Problem requirements ::
Down to the final line, print the records below exactly and without pictures.

Data provided ::
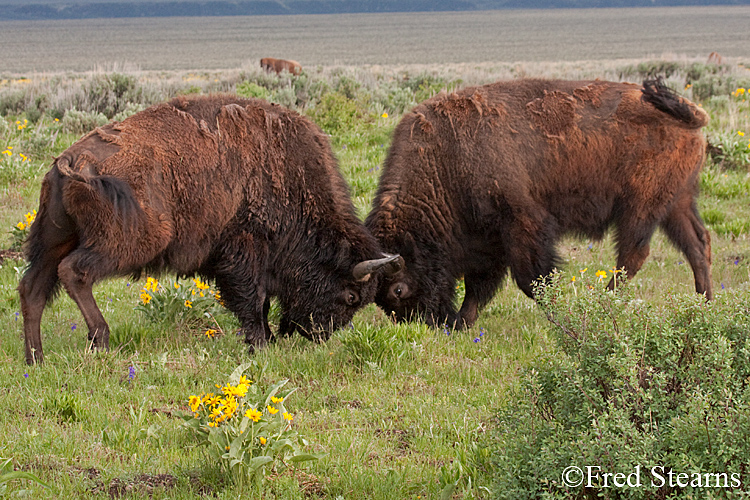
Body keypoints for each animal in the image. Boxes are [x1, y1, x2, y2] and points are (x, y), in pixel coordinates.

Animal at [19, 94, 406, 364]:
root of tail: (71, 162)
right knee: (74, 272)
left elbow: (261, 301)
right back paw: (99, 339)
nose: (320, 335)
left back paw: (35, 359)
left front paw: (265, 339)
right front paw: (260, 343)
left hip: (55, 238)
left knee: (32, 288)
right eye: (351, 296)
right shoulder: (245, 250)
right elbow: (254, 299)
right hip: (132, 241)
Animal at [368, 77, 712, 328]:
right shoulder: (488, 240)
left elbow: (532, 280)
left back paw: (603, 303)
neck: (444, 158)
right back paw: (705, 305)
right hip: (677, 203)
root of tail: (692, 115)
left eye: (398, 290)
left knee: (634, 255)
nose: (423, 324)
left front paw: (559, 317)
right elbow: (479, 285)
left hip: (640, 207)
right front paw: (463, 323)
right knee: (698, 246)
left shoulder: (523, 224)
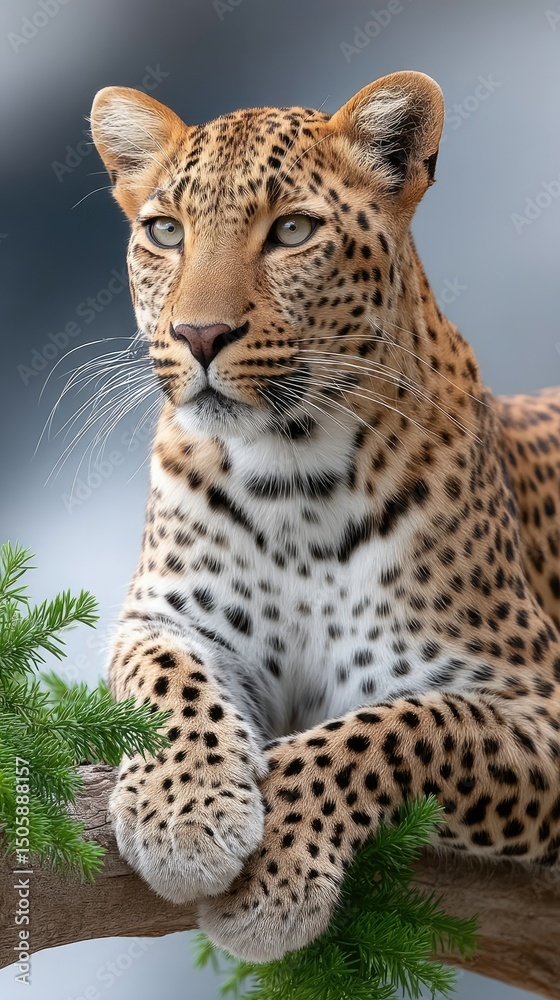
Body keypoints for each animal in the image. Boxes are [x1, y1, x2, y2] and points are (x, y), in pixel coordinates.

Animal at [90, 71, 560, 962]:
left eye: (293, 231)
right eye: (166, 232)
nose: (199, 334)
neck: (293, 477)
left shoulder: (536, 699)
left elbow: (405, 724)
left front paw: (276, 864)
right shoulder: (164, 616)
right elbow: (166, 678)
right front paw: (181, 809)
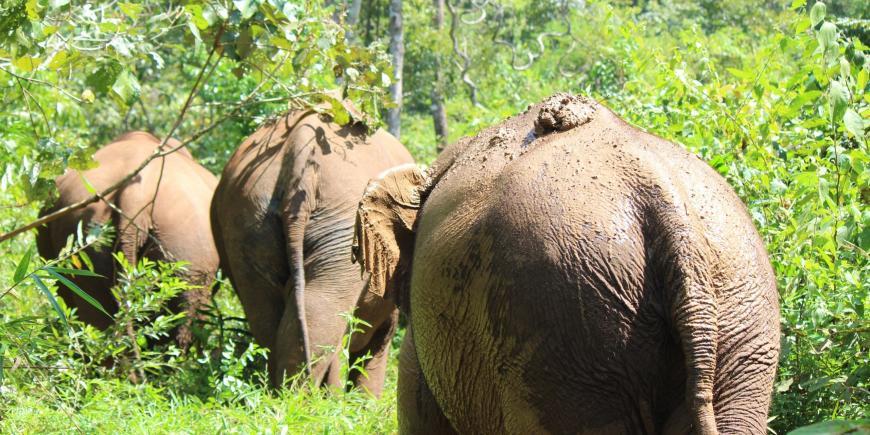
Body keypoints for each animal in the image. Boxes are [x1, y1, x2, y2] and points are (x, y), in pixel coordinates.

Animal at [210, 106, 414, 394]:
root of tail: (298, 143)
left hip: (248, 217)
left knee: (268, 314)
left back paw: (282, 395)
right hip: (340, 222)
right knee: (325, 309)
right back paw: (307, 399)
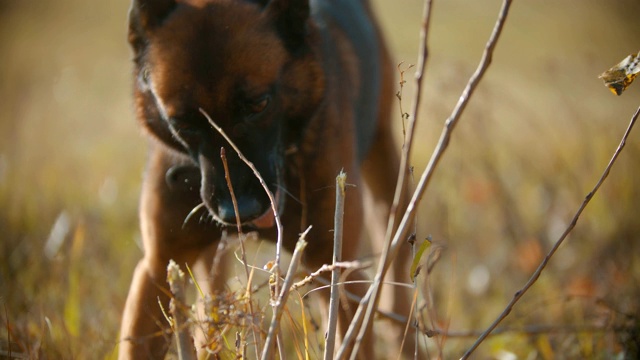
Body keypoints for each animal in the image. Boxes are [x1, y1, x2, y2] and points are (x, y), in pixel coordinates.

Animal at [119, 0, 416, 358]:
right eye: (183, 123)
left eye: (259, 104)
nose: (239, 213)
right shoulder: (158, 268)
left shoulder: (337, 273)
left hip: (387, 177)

Response below ::
Body keypoints for each animal in the image. Boxes are [x1, y1, x2, y2] and points are (x, y), in pixel coordinates.

Animal at [19, 94, 406, 364]:
root of tail: (71, 162)
right knee: (74, 272)
left elbow: (261, 301)
right back paw: (99, 339)
nose: (320, 335)
left back paw: (35, 359)
left front paw: (265, 339)
right front paw: (260, 343)
left hip: (55, 238)
left knee: (32, 288)
right eye: (351, 296)
right shoulder: (245, 250)
right elbow: (254, 299)
right hip: (132, 241)
Animal at [368, 77, 712, 328]:
right shoulder: (488, 240)
left elbow: (532, 280)
left back paw: (603, 303)
neck: (444, 158)
right back paw: (705, 305)
right hip: (677, 203)
root of tail: (692, 115)
left eye: (398, 290)
left knee: (634, 255)
nose: (423, 324)
left front paw: (559, 317)
right elbow: (479, 285)
left hip: (640, 207)
right front paw: (463, 323)
right knee: (698, 246)
left shoulder: (523, 224)
Body keypoints for each animal in the image. Boxes are [x1, y1, x2, y2] and points are (x, y), in pixel coordinates.

Animal at [90, 71, 560, 962]:
left eye: (293, 231)
right eye: (166, 232)
nose: (199, 334)
neck: (293, 477)
left shoulder: (536, 699)
left elbow: (405, 724)
left front paw: (276, 864)
right shoulder: (164, 616)
right elbow: (166, 678)
right front paw: (181, 809)
Body keypoints for each animal in the image. Boxes are [x1, y1, x2, y2] and points are (x, y), in pixel coordinates.

Animal at [210, 106, 414, 394]:
root of tail: (298, 143)
left hip: (248, 217)
left knee: (268, 314)
left back paw: (282, 395)
right hip: (340, 222)
right knee: (325, 309)
right back paw: (307, 399)
Body keypoints for each animal in the image. Boxes are [x1, y1, x2, y2] and points are (x, y), in pixel coordinates.

Animal at [119, 0, 416, 358]:
right eye: (183, 123)
left eye: (259, 104)
nose: (239, 213)
right shoulder: (158, 268)
left shoulder: (337, 273)
left hip: (387, 177)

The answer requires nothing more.